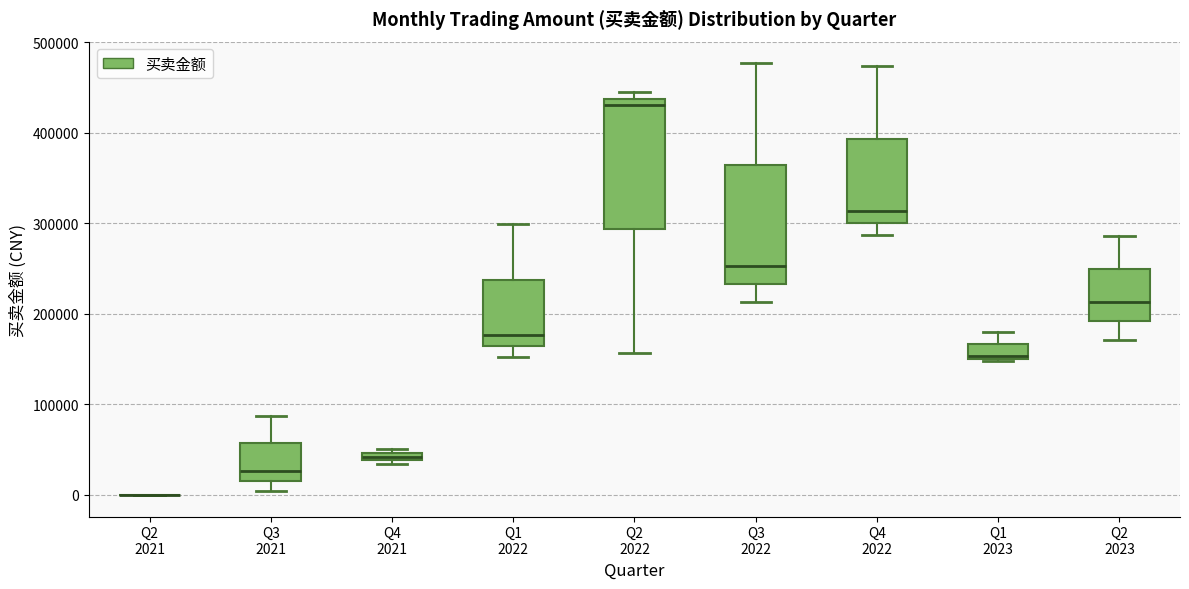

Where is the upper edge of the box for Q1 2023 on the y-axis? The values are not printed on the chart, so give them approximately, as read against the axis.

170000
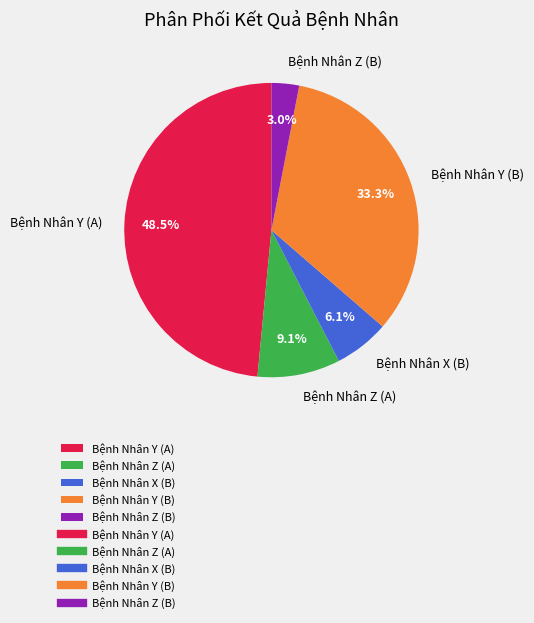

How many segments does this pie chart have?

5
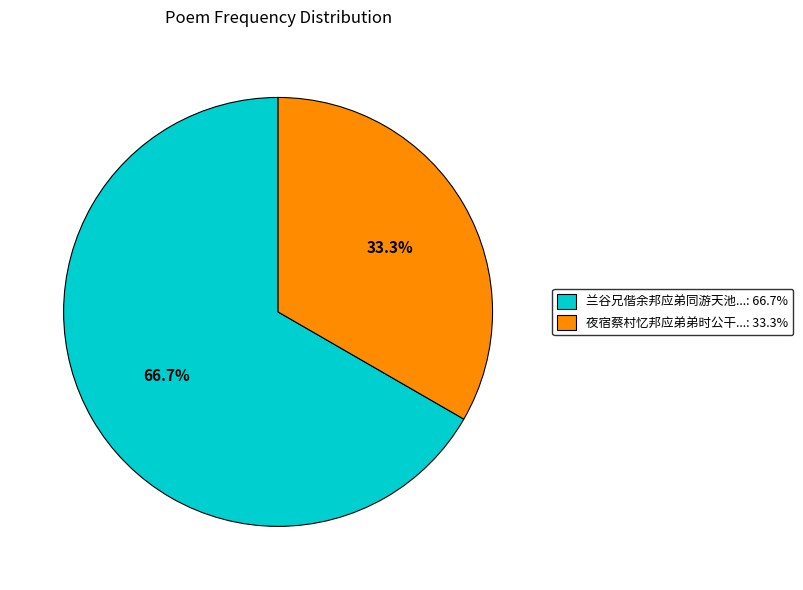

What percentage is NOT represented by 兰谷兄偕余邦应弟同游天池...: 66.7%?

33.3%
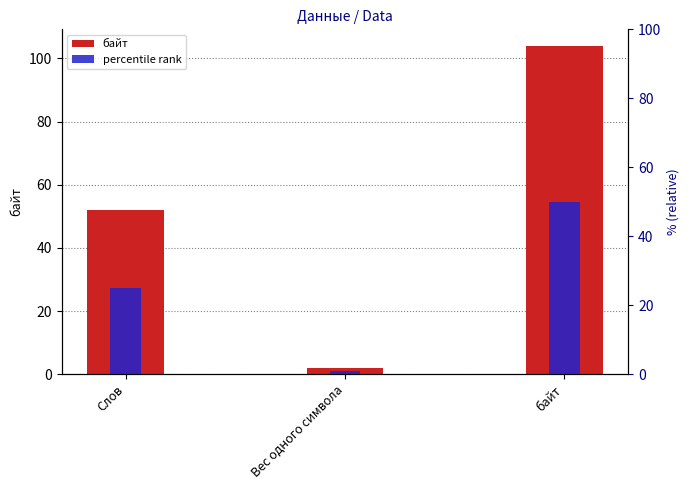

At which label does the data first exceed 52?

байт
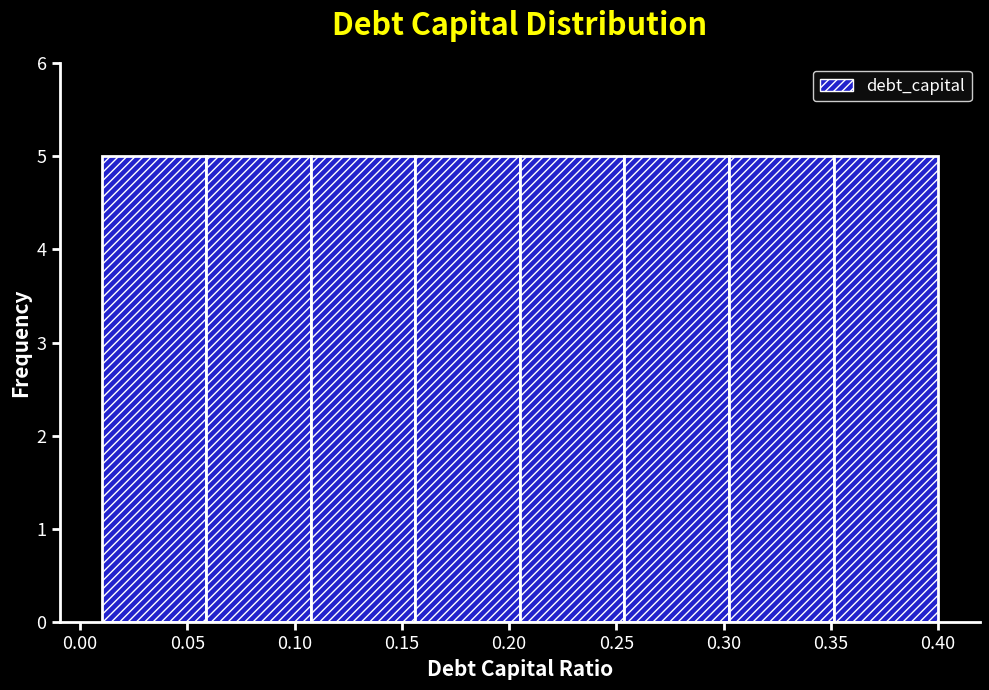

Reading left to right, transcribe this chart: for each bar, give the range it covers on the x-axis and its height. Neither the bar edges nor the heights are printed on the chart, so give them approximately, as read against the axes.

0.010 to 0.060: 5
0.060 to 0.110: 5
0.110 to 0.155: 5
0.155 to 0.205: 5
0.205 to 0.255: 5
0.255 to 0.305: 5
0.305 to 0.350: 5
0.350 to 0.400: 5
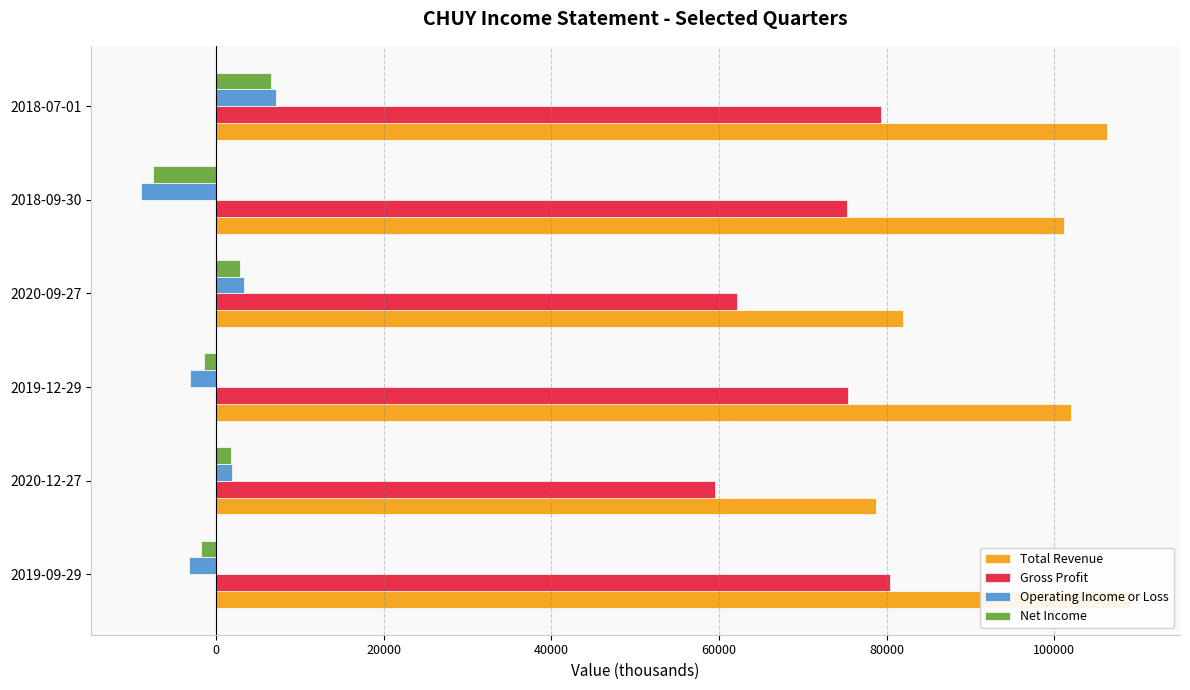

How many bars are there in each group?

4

------------------------------------------------------------

**WHAT IS BEING ASKED**
Reproduce the records between the line holding "At which label does the data first exceed 52?" and the line holding "Reading left to", inclusive, leaving out the pictures.

**RESPONSE**
At which label does the data first exceed 52?

байт

Reading left to right, transcribe this chart: for each bar, give the range it covers on the x-axis and its height. Neither the bar edges nor the heights are printed on the chart, so give them approximately, as read against the axes.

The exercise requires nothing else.